<<<<

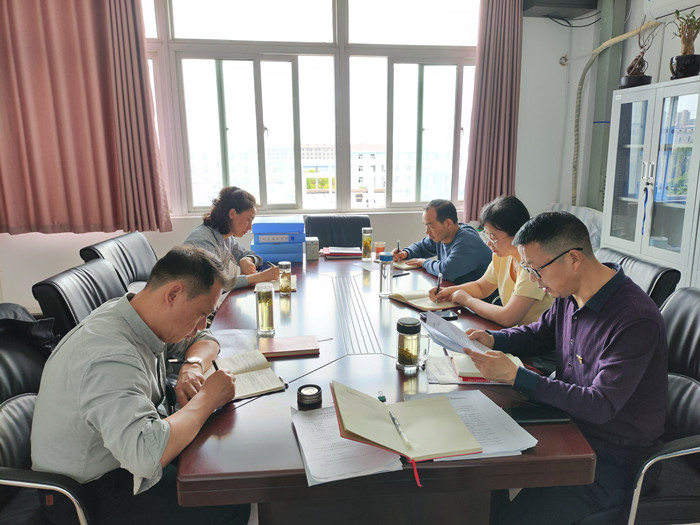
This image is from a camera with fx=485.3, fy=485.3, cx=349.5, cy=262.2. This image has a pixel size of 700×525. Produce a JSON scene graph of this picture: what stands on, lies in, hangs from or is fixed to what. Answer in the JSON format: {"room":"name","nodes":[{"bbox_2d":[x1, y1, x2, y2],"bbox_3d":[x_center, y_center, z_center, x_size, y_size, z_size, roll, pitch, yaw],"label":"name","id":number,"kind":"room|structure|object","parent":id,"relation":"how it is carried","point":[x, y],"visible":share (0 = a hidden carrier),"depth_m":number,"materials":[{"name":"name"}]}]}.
{"room":"office","nodes":[
{"label":"office","id":0,"kind":"room"},
{"bbox_2d":[0,306,95,524],"bbox_3d":[-0.918,0.636,1.462,0.666,0.868,0.715,-2,12,-7],"label":"office chair","id":1,"kind":"object","parent":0,"point":[7,430],"visible":0.48,"depth_m":1.41,"materials":[{"name":"black leather"}]},
{"bbox_2d":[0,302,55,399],"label":"jacket","id":2,"kind":"object","parent":1,"relation":"on","point":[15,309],"visible":0.48,"depth_m":1.59,"materials":[{"name":"black fabric"}]},
{"bbox_2d":[30,244,249,524],"bbox_3d":[-0.604,0.388,1.459,0.468,0.853,0.714,1,12,7],"label":"man","id":3,"kind":"object","parent":1,"relation":"on","point":[197,309],"visible":0.97,"depth_m":1.26},
{"bbox_2d":[211,358,219,370],"bbox_3d":[-0.434,0.353,1.581,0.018,0.078,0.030,2,13,10],"label":"pen","id":4,"kind":"object","parent":3,"relation":"in","point":[215,365],"visible":0.42,"depth_m":1.58,"materials":[{"name":"black"}]},
{"bbox_2d":[33,257,125,338],"bbox_3d":[-0.979,0.444,2.305,0.690,0.853,0.667,-2,12,-7],"label":"office chair","id":5,"kind":"object","parent":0,"point":[99,265],"visible":0.28,"depth_m":2.10,"materials":[{"name":"black leather"}]},
{"bbox_2d":[79,231,159,291],"bbox_3d":[-1.156,0.265,3.009,0.699,0.852,0.686,-2,12,-7],"label":"office chair","id":6,"kind":"object","parent":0,"point":[136,274],"visible":0.29,"depth_m":2.90,"materials":[{"name":"black leather"}]},
{"bbox_2d":[183,186,278,295],"bbox_3d":[-0.739,-0.021,2.959,0.497,0.810,0.733,3,13,15],"label":"woman","id":7,"kind":"object","parent":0,"point":[207,237],"visible":0.52,"depth_m":2.84},
{"bbox_2d":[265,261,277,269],"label":"pen","id":8,"kind":"object","parent":7,"relation":"in","point":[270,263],"visible":0.67,"depth_m":2.91,"materials":[{"name":"black"}]},
{"bbox_2d":[0,0,596,314],"bbox_3d":[-0.739,-1.102,4.113,5.262,3.029,0.254,-2,12,-7],"label":"back wall","id":9,"kind":"structure","parent":0,"point":[184,228],"depth_m":4.25,"materials":[{"name":"white paint"}]},
{"bbox_2d":[0,0,171,234],"bbox_3d":[-2.118,-1.347,3.518,1.314,2.339,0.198,-2,12,-7],"label":"curtain","id":10,"kind":"object","parent":9,"relation":"attached to","point":[99,121],"visible":0.99,"depth_m":3.58,"materials":[{"name":"fabric"}]},
{"bbox_2d":[140,0,483,216],"bbox_3d":[-0.342,-1.431,4.198,3.026,2.062,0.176,-2,12,-7],"label":"window","id":11,"kind":"structure","parent":9,"relation":"in","point":[378,52],"depth_m":4.18,"materials":[{"name":"glass"}]},
{"bbox_2d":[462,0,523,221],"bbox_3d":[1.237,-1.406,4.058,0.509,2.168,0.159,-2,12,-7],"label":"right curtain","id":12,"kind":"object","parent":9,"relation":"attached to","point":[499,69],"visible":0.88,"depth_m":4.08,"materials":[{"name":"fabric"}]},
{"bbox_2d":[522,0,599,18],"bbox_3d":[1.699,-2.205,3.920,0.558,0.357,0.313,-2,12,-7],"label":"air conditioner","id":13,"kind":"object","parent":9,"relation":"attached to","point":[583,0],"visible":0.95,"depth_m":3.89,"materials":[{"name":"black"}]},
{"bbox_2d":[303,215,369,248],"bbox_3d":[-0.086,0.116,3.674,0.621,0.881,0.695,-2,12,-7],"label":"office chair","id":14,"kind":"object","parent":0,"point":[319,237],"visible":0.37,"depth_m":3.76,"materials":[{"name":"black leather"}]},
{"bbox_2d":[176,252,598,524],"bbox_3d":[0.001,0.546,2.431,1.171,0.696,2.555,-2,12,-7],"label":"conference table","id":15,"kind":"object","parent":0,"point":[231,413],"visible":0.67,"depth_m":1.40,"materials":[{"name":"brown wood"}]},
{"bbox_2d":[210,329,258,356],"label":"paper","id":16,"kind":"object","parent":15,"relation":"on","point":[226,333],"visible":0.55,"depth_m":1.89,"materials":[{"name":"paper"}]},
{"bbox_2d":[204,350,286,399],"bbox_3d":[-0.368,0.369,1.611,0.246,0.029,0.274,-6,14,-26],"label":"notebook","id":17,"kind":"object","parent":15,"relation":"on","point":[265,388],"visible":0.7,"depth_m":1.60,"materials":[{"name":"paper"}]},
{"bbox_2d":[255,281,274,334],"bbox_3d":[-0.345,0.186,1.964,0.074,0.201,0.079,-2,12,-7],"label":"glass bottle","id":18,"kind":"object","parent":15,"relation":"on","point":[268,303],"visible":0.99,"depth_m":1.94,"materials":[{"name":"clear glass"}]},
{"bbox_2d":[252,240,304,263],"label":"blue box","id":19,"kind":"object","parent":15,"relation":"on","point":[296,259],"visible":0.84,"depth_m":3.06,"materials":[{"name":"blue plastic"}]},
{"bbox_2d":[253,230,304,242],"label":"blue box","id":20,"kind":"object","parent":19,"relation":"on","point":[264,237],"visible":0.97,"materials":[{"name":"blue plastic"}]},
{"bbox_2d":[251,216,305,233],"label":"blue box","id":21,"kind":"object","parent":20,"relation":"on","point":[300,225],"visible":0.98,"depth_m":3.02,"materials":[{"name":"blue plastic"}]},
{"bbox_2d":[272,274,296,292],"bbox_3d":[-0.405,0.113,2.654,0.213,0.017,0.243,-2,12,-7],"label":"notebook","id":22,"kind":"object","parent":15,"relation":"on","point":[276,288],"visible":0.34,"depth_m":2.60,"materials":[{"name":"paper"}]},
{"bbox_2d":[278,260,291,294],"bbox_3d":[-0.332,0.078,2.468,0.065,0.162,0.067,-2,12,-7],"label":"glass bottle","id":23,"kind":"object","parent":15,"relation":"on","point":[286,263],"visible":0.99,"depth_m":2.44,"materials":[{"name":"glass"}]},
{"bbox_2d":[257,335,319,357],"bbox_3d":[-0.237,0.315,1.854,0.219,0.018,0.162,-2,12,-7],"label":"red notebook","id":24,"kind":"object","parent":15,"relation":"on","point":[294,350],"visible":0.99,"depth_m":1.82,"materials":[{"name":"paper"}]},
{"bbox_2d":[296,384,321,408],"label":"bottle lid","id":25,"kind":"object","parent":15,"relation":"on","point":[300,388],"visible":0.99,"depth_m":1.41,"materials":[{"name":"black plastic"}]},
{"bbox_2d":[305,236,318,259],"bbox_3d":[-0.252,-0.092,3.207,0.087,0.129,0.097,-2,12,-7],"label":"small box","id":26,"kind":"object","parent":15,"relation":"on","point":[310,252],"visible":0.99,"depth_m":3.17,"materials":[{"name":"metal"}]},
{"bbox_2d":[322,246,361,258],"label":"stack of books","id":27,"kind":"object","parent":15,"relation":"on","point":[334,252],"visible":0.98,"depth_m":3.28,"materials":[{"name":"red paper"}]},
{"bbox_2d":[290,403,403,485],"bbox_3d":[-0.012,0.456,1.271,0.253,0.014,0.341,-2,12,-7],"label":"paper stack","id":28,"kind":"object","parent":15,"relation":"on","point":[309,424],"visible":0.75,"depth_m":1.21,"materials":[{"name":"white paper"}]},
{"bbox_2d":[361,227,372,260],"bbox_3d":[0.113,-0.120,3.189,0.070,0.211,0.072,-2,12,-7],"label":"glass bottle","id":29,"kind":"object","parent":15,"relation":"on","point":[368,238],"visible":0.99,"depth_m":3.16,"materials":[{"name":"clear glass"}]},
{"bbox_2d":[374,241,385,258],"bbox_3d":[0.202,-0.083,3.259,0.075,0.102,0.072,-2,12,-7],"label":"glass","id":30,"kind":"object","parent":15,"relation":"on","point":[380,246],"visible":0.95,"depth_m":3.23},
{"bbox_2d":[379,252,393,296],"bbox_3d":[0.184,0.061,2.443,0.068,0.216,0.070,-2,12,-7],"label":"water bottle","id":31,"kind":"object","parent":15,"relation":"on","point":[384,275],"visible":0.99,"depth_m":2.42,"materials":[{"name":"clear glass"}]},
{"bbox_2d":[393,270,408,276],"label":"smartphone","id":32,"kind":"object","parent":15,"relation":"on","point":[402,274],"visible":0.7,"depth_m":2.82,"materials":[{"name":"black"}]},
{"bbox_2d":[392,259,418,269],"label":"notebook","id":33,"kind":"object","parent":15,"relation":"on","point":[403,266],"visible":0.66,"depth_m":3.05,"materials":[{"name":"beige paper"}]},
{"bbox_2d":[397,316,429,371],"bbox_3d":[0.212,0.274,1.635,0.103,0.168,0.082,-2,12,-7],"label":"glass mug","id":34,"kind":"object","parent":15,"relation":"on","point":[410,361],"visible":1,"depth_m":1.61,"materials":[{"name":"clear glass"}]},
{"bbox_2d":[389,289,459,310],"bbox_3d":[0.369,0.175,2.406,0.216,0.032,0.293,-8,14,-30],"label":"notebook","id":35,"kind":"object","parent":15,"relation":"on","point":[407,296],"visible":0.84,"depth_m":2.36,"materials":[{"name":"beige paper"}]},
{"bbox_2d":[422,308,459,319],"bbox_3d":[0.406,0.231,2.181,0.145,0.013,0.083,-2,12,-7],"label":"smartphone","id":36,"kind":"object","parent":15,"relation":"on","point":[448,315],"visible":0.69,"depth_m":2.17,"materials":[{"name":"black glass"}]},
{"bbox_2d":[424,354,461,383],"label":"paper","id":37,"kind":"object","parent":15,"relation":"on","point":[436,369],"visible":0.66,"depth_m":1.66,"materials":[{"name":"white paper"}]},
{"bbox_2d":[406,389,537,459],"bbox_3d":[0.314,0.432,1.323,0.291,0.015,0.329,-2,12,-7],"label":"paper stack","id":38,"kind":"object","parent":15,"relation":"on","point":[484,413],"visible":0.5,"depth_m":1.30,"materials":[{"name":"white paper"}]},
{"bbox_2d":[331,382,482,463],"bbox_3d":[0.136,0.401,1.277,0.345,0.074,0.305,-2,12,-7],"label":"notebook","id":39,"kind":"object","parent":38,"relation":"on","point":[448,450],"visible":0.98,"depth_m":1.23,"materials":[{"name":"paper"}]},
{"bbox_2d":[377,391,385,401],"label":"binder clip","id":40,"kind":"object","parent":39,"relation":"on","point":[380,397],"visible":0.78,"depth_m":1.44,"materials":[{"name":"green metal"}]},
{"bbox_2d":[388,409,409,444],"bbox_3d":[0.126,0.425,1.265,0.009,0.013,0.151,-3,13,-13],"label":"pen","id":41,"kind":"object","parent":39,"relation":"on","point":[402,433],"visible":0.98,"depth_m":1.25,"materials":[{"name":"clear plastic"}]},
{"bbox_2d":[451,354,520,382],"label":"notebook","id":42,"kind":"object","parent":15,"relation":"on","point":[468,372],"visible":0.35,"depth_m":1.61,"materials":[{"name":"paper"}]},
{"bbox_2d":[504,404,571,423],"bbox_3d":[0.521,0.424,1.364,0.178,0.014,0.077,-2,12,-7],"label":"smartphone","id":43,"kind":"object","parent":15,"relation":"on","point":[544,416],"visible":0.83,"depth_m":1.35,"materials":[{"name":"black glass"}]},
{"bbox_2d":[391,198,492,285],"bbox_3d":[0.614,0.049,3.200,0.477,0.890,0.709,-8,14,-31],"label":"man","id":44,"kind":"object","parent":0,"point":[457,230],"visible":0.79,"depth_m":3.01},
{"bbox_2d":[396,240,400,256],"bbox_3d":[0.326,-0.072,3.286,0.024,0.134,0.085,-2,12,-7],"label":"pen","id":45,"kind":"object","parent":44,"relation":"in","point":[397,244],"visible":0.82,"depth_m":3.26,"materials":[{"name":"black metal"}]},
{"bbox_2d":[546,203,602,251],"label":"chair","id":46,"kind":"object","parent":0,"point":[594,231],"visible":0.15,"depth_m":3.91,"materials":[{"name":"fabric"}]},
{"bbox_2d":[529,0,698,221],"bbox_3d":[2.504,-0.749,2.357,0.278,3.019,4.883,-2,12,-7],"label":"right wall","id":47,"kind":"structure","parent":0,"point":[568,183],"depth_m":4.14,"materials":[{"name":"white paint"}]},
{"bbox_2d":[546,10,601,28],"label":"cable","id":48,"kind":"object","parent":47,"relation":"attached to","point":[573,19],"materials":[{"name":"black rubber"}]},
{"bbox_2d":[572,19,657,207],"bbox_3d":[2.083,-1.084,3.908,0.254,1.495,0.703,-2,12,-7],"label":"pipe","id":49,"kind":"object","parent":47,"relation":"attached to","point":[574,161],"visible":0.8,"depth_m":3.98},
{"bbox_2d":[645,0,699,21],"bbox_3d":[2.179,-1.737,2.862,0.228,0.362,0.938,-2,12,-7],"label":"air conditioner","id":50,"kind":"object","parent":47,"relation":"attached to","point":[655,16],"visible":0.93,"depth_m":3.16,"materials":[{"name":"white plastic"}]},
{"bbox_2d":[596,245,681,309],"bbox_3d":[1.128,0.393,2.431,0.689,0.849,0.685,-2,12,-7],"label":"office chair","id":51,"kind":"object","parent":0,"point":[661,275],"visible":0.14,"depth_m":2.18,"materials":[{"name":"black leather"}]},
{"bbox_2d":[425,195,554,329],"bbox_3d":[0.741,0.111,2.351,0.518,0.784,0.624,-6,13,-23],"label":"woman","id":52,"kind":"object","parent":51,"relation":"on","point":[522,309],"visible":0.55,"depth_m":2.22},
{"bbox_2d":[434,273,442,296],"bbox_3d":[0.453,0.124,2.488,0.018,0.116,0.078,-2,12,-7],"label":"pen","id":53,"kind":"object","parent":52,"relation":"in","point":[439,280],"visible":0.88,"depth_m":2.46,"materials":[{"name":"black"}]},
{"bbox_2d":[600,77,699,289],"bbox_3d":[2.024,-0.218,3.047,0.469,1.697,0.917,-2,12,-7],"label":"display cabinet","id":54,"kind":"object","parent":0,"point":[654,161],"visible":0.84,"depth_m":2.93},
{"bbox_2d":[620,18,658,87],"bbox_3d":[1.941,-1.395,3.241,0.240,0.471,0.217,7,14,30],"label":"potted plant","id":55,"kind":"object","parent":54,"relation":"on","point":[639,61],"visible":0.91,"depth_m":3.23,"materials":[{"name":"plant"}]},
{"bbox_2d":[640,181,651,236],"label":"lanyard","id":56,"kind":"object","parent":54,"relation":"hanging from","point":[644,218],"visible":0.98,"depth_m":3.02,"materials":[{"name":"blue fabric"}]},
{"bbox_2d":[669,8,699,78],"bbox_3d":[2.015,-1.293,2.889,0.252,0.436,0.254,6,14,28],"label":"potted plant","id":57,"kind":"object","parent":54,"relation":"on","point":[689,28],"visible":0.97,"depth_m":2.87,"materials":[{"name":"green plant"}]},
{"bbox_2d":[622,286,699,524],"bbox_3d":[1.012,0.571,1.596,0.626,0.893,0.653,1,12,6],"label":"office chair","id":58,"kind":"object","parent":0,"point":[692,321],"visible":0.52,"depth_m":1.49,"materials":[{"name":"black leather"}]},
{"bbox_2d":[448,209,670,524],"bbox_3d":[0.686,0.353,1.614,0.507,0.998,0.697,-6,14,-25],"label":"man","id":59,"kind":"object","parent":58,"relation":"on","point":[596,331],"visible":0.93,"depth_m":1.41},
{"bbox_2d":[422,310,495,357],"bbox_3d":[0.374,0.254,1.670,0.229,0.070,0.260,-2,12,-7],"label":"paper","id":60,"kind":"object","parent":59,"relation":"in","point":[460,341],"visible":0.72,"depth_m":1.67,"materials":[{"name":"paper"}]},
{"label":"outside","id":61,"kind":"structure","parent":0,"visible":0},
{"bbox_2d":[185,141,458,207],"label":"building","id":62,"kind":"structure","parent":61,"point":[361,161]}
]}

>>>>

→ **What to do**
Copy each line of the listing that holds the word "paint".

→ **Solution to this exercise**
{"bbox_2d":[0,0,596,314],"bbox_3d":[-0.739,-1.102,4.113,5.262,3.029,0.254,-2,12,-7],"label":"back wall","id":9,"kind":"structure","parent":0,"point":[184,228],"depth_m":4.25,"materials":[{"name":"white paint"}]},
{"bbox_2d":[529,0,698,221],"bbox_3d":[2.504,-0.749,2.357,0.278,3.019,4.883,-2,12,-7],"label":"right wall","id":47,"kind":"structure","parent":0,"point":[568,183],"depth_m":4.14,"materials":[{"name":"white paint"}]},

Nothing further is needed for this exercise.